At age 40, I was diagnosed with Type 2 Diabetes. Up until that time I had eaten pretty much whatever I wanted. That’s probably one of the reasons I acquired this disease. In addition to eating a “normal North American diet” I had always used nutritional supplements (vitamins, whey protein, bcaa’s,) when I could since I was always training for some sport. Being diabetic now I try to watch what I eat (not always succeeding) and make sure what I eat is nutritionally sound.
Generally speaking diabetics should keep their intake of saturated fats to a minimum. Avoid trans fats and processed foods all together. Complex carbohydrates in most cases are usually better than simple sugars. Below is a simple guide to a diabetic’s nutrition plan.
Lean beef (Example: top sirloin), skinless chicken, skinless turkey, salmon and tuna are all good choices as long as they are baked or grilled. Eggs are a very good low cost source of protein. (I would recommend removing all or at least part of the yolk.) Low fat dairy products (milk, cheese, yogurt) on occasion are also good sources of protein. Beans and nuts (almonds, walnuts) are good. There are many low sugar whey protein products on the market that are great for supplementing your diet as well.
Avoid frying food at all cost. Eat lean low fat cuts of meat. Always remove skin from poultry and fish and fat from beef and pork. Do not eat bacon or high fat dairy products.
Breads / Grains
Whole grains (rice, cereal, flour) are the way to go. Complex carbohydrates absorb more slowly than simple sugars. That’s always good for the diabetic. Foods like whole grain rice, whole grain bread, tortillas and sweet potatoes are good in moderation. These foods are high in essential vitamins, minerals and are a good source of fiber. Avoid white flour (white bread), processed sugar cereals, processed rice and French fries.
Vegetables / Fruits
Fresh vegetables (eaten raw, lightly steamed or grilled) such as broccoli, zucchini, spinach, lettuce, cucumbers and cabbage are great. Tomatoes, carats, potatoes are good as well in moderation since they are a little higher in carbohydrate content.

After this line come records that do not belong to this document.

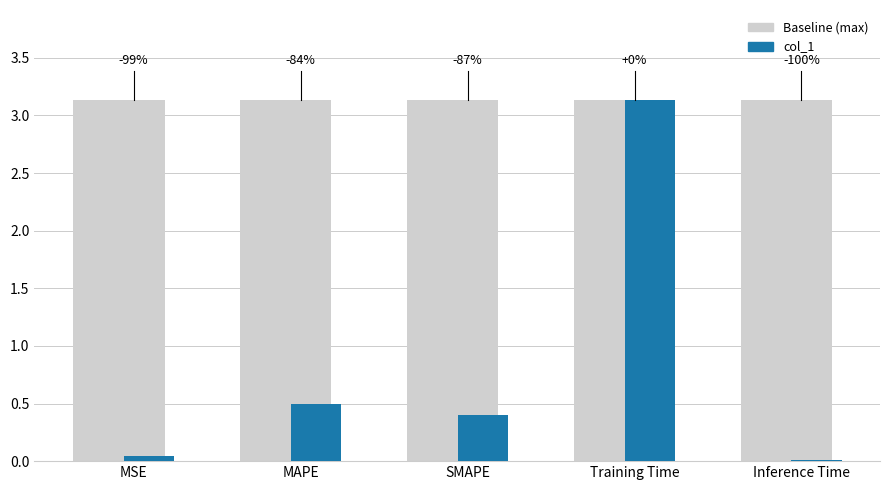

Reading right to left, transcribe all the data shown in this chart.

Baseline: 3.1	3.1	3.1	3.1	3.1
col_1: 0.0	3.1	0.4	0.5	0.0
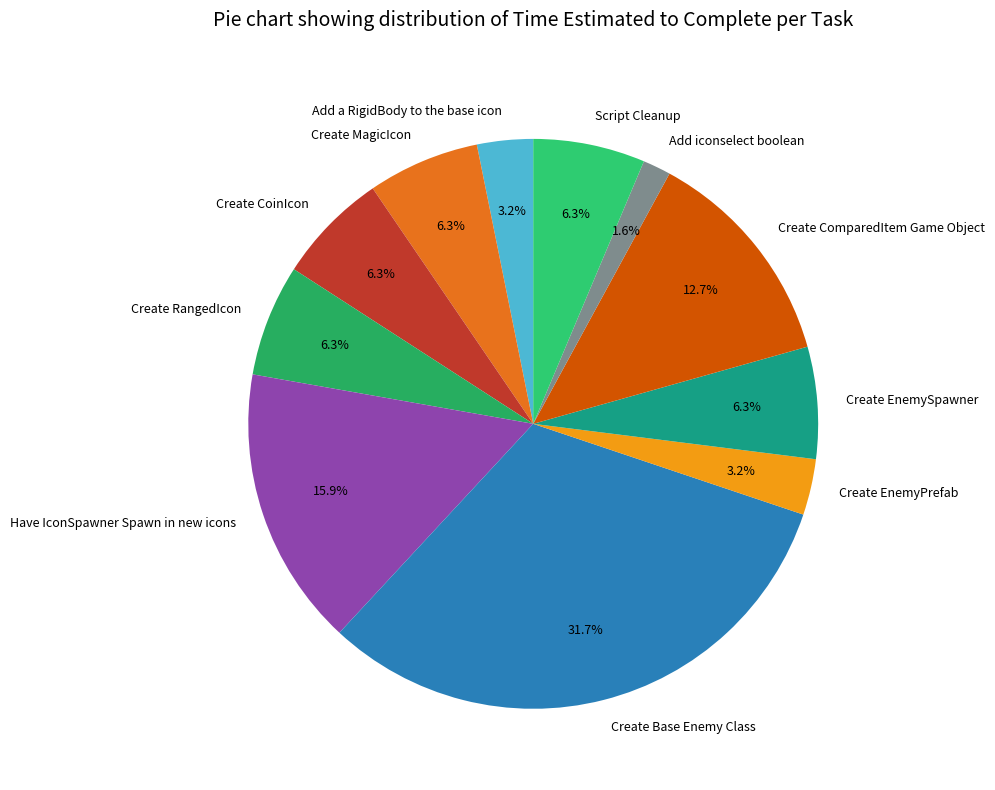

Is it true that Create CoinIcon is 12% of the pie?

False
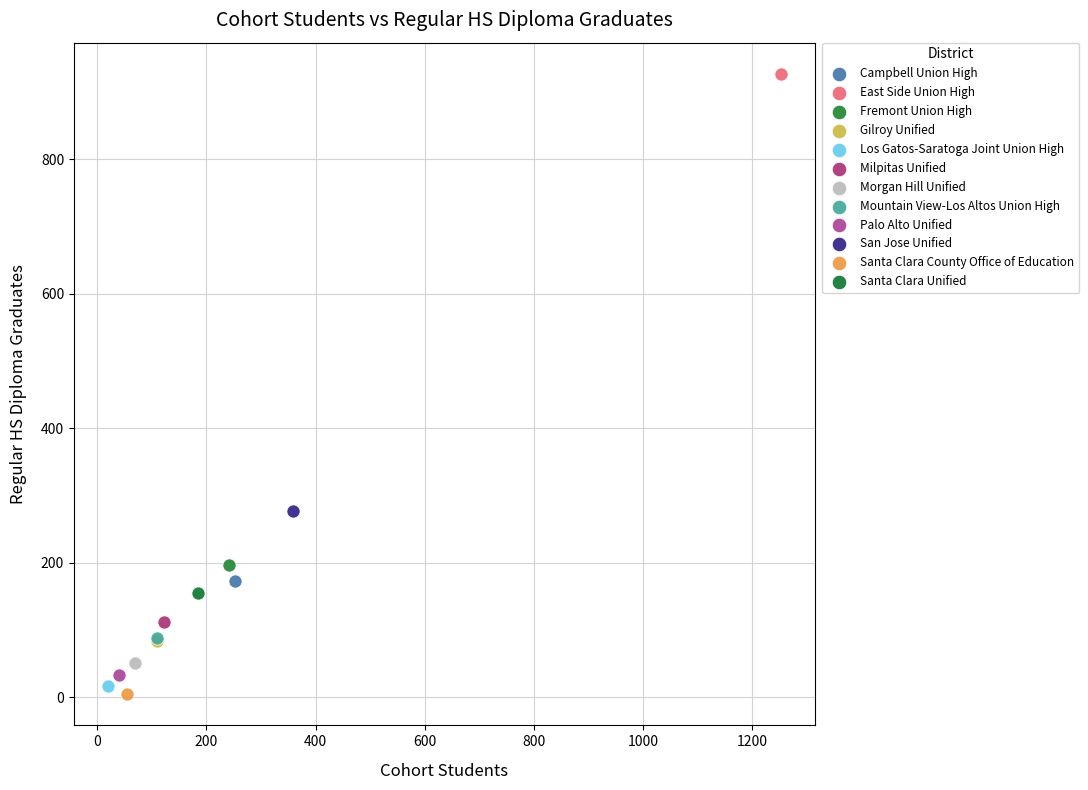

Which series reaches the maximum Y coordinate?

East Side Union High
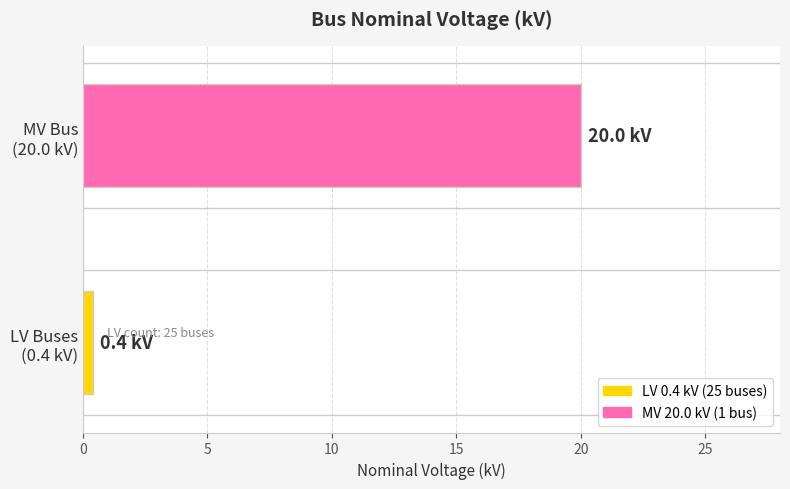

Reading bottom to top, transcribe all the data shown in this chart.

0.4	20.0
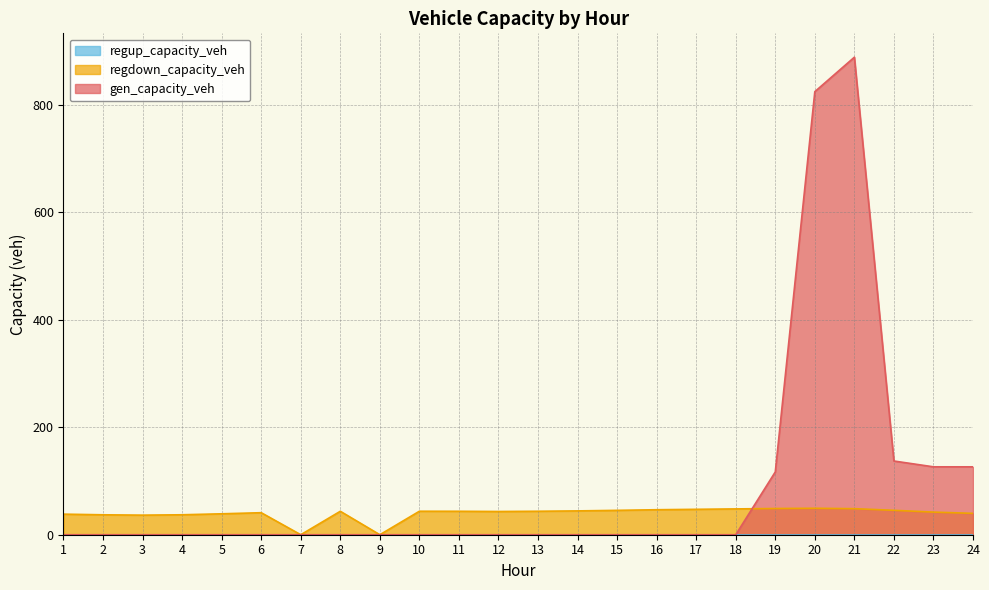

Between 15 and 24, which series saw the biggest shift?

gen_capacity_veh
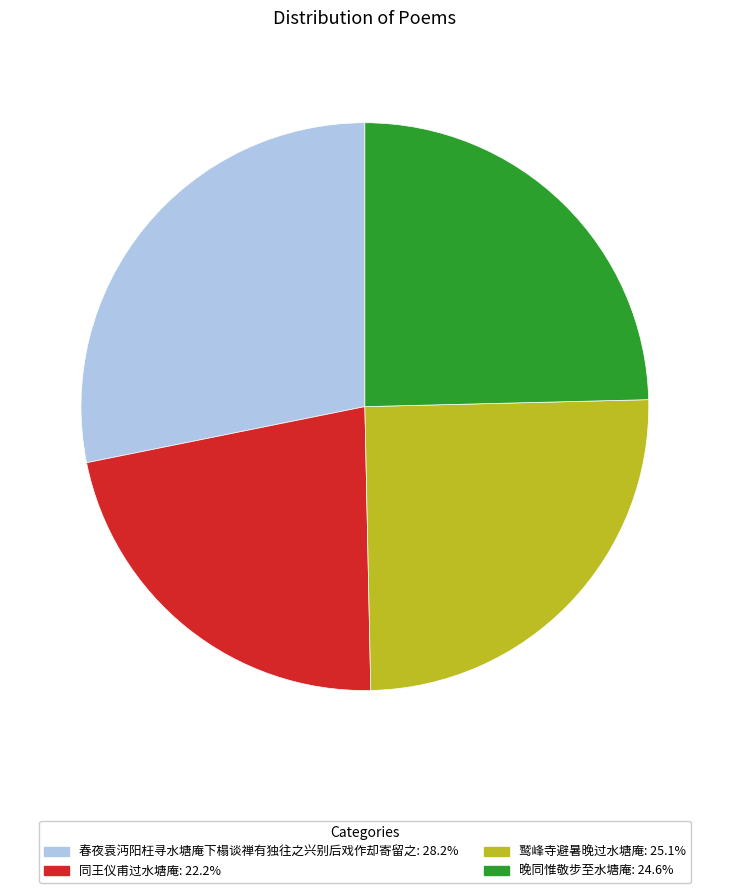

Is 同王仪甫过水塘庵 the majority of the pie?

No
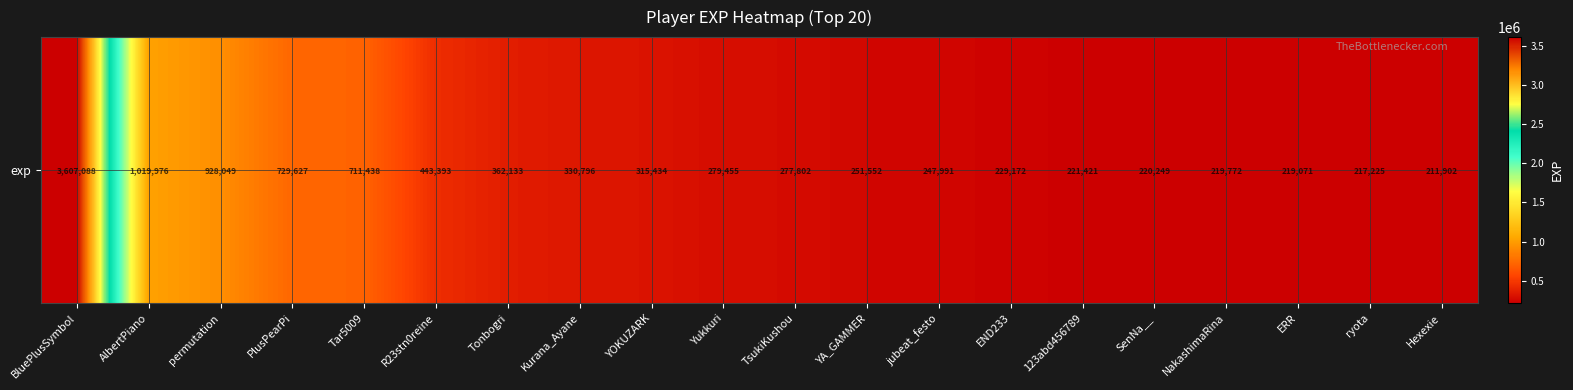

Reading right to left, transcribe all the data shown in this chart.

Hexexie=211902	ryota=217225	ERR=219071	NakashimaRina=219772	SenNa__=220249	123abd456789=221421	END233=229172	jubeat_festo=247991	YA_GAMMER=251552	TsukiKushou=277802	Yukkuri=279455	YOKUZARK=315434	Kurana_Ayane=330796	Tonbogri=362133	R23stn0reine=443393	Tar5009=711438	PlusPearPi=729627	permutation=928049	AlbertPiano=1019976	BluePlusSymbol=3607088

Note: Fresh raw vegetables are best. They maintain all their nutritional qualities because the cooking process (heat) destroys much of the nutritional value.
Fresh fruits eaten raw are packed with vitamins, mineral and fiber. Like vegetables, they are naturally low in fat. One exception would be the avocado which is high in a good unsaturated fat.
I would caution diabetics to be careful with fruit (especially fruit juices) because they contain a high amount of carbohydrates which a can affect your blood sugar.
Water is the most important nutrient of all. As a diabetic you can’t rely on sodas and high sugar sports drinks. A general recommendation is to drink eight glasses of water a day depending on body size (You may need more). Diabetics should pay special attention to their water intake. Adequate water intake reduces stress on kidney function and this is critical to the diabetic.
In closing, I would suggest a low fat diet including as many raw fresh vegetables and fruits as possible. I think the diabetic athlete should obtain a greater percentage of their protein intake from vegetable sources. Many times the athlete will ingest too much high fat meat in an attempt to keep their protein intake high. This can be very hard on your kidneys as well as your heart.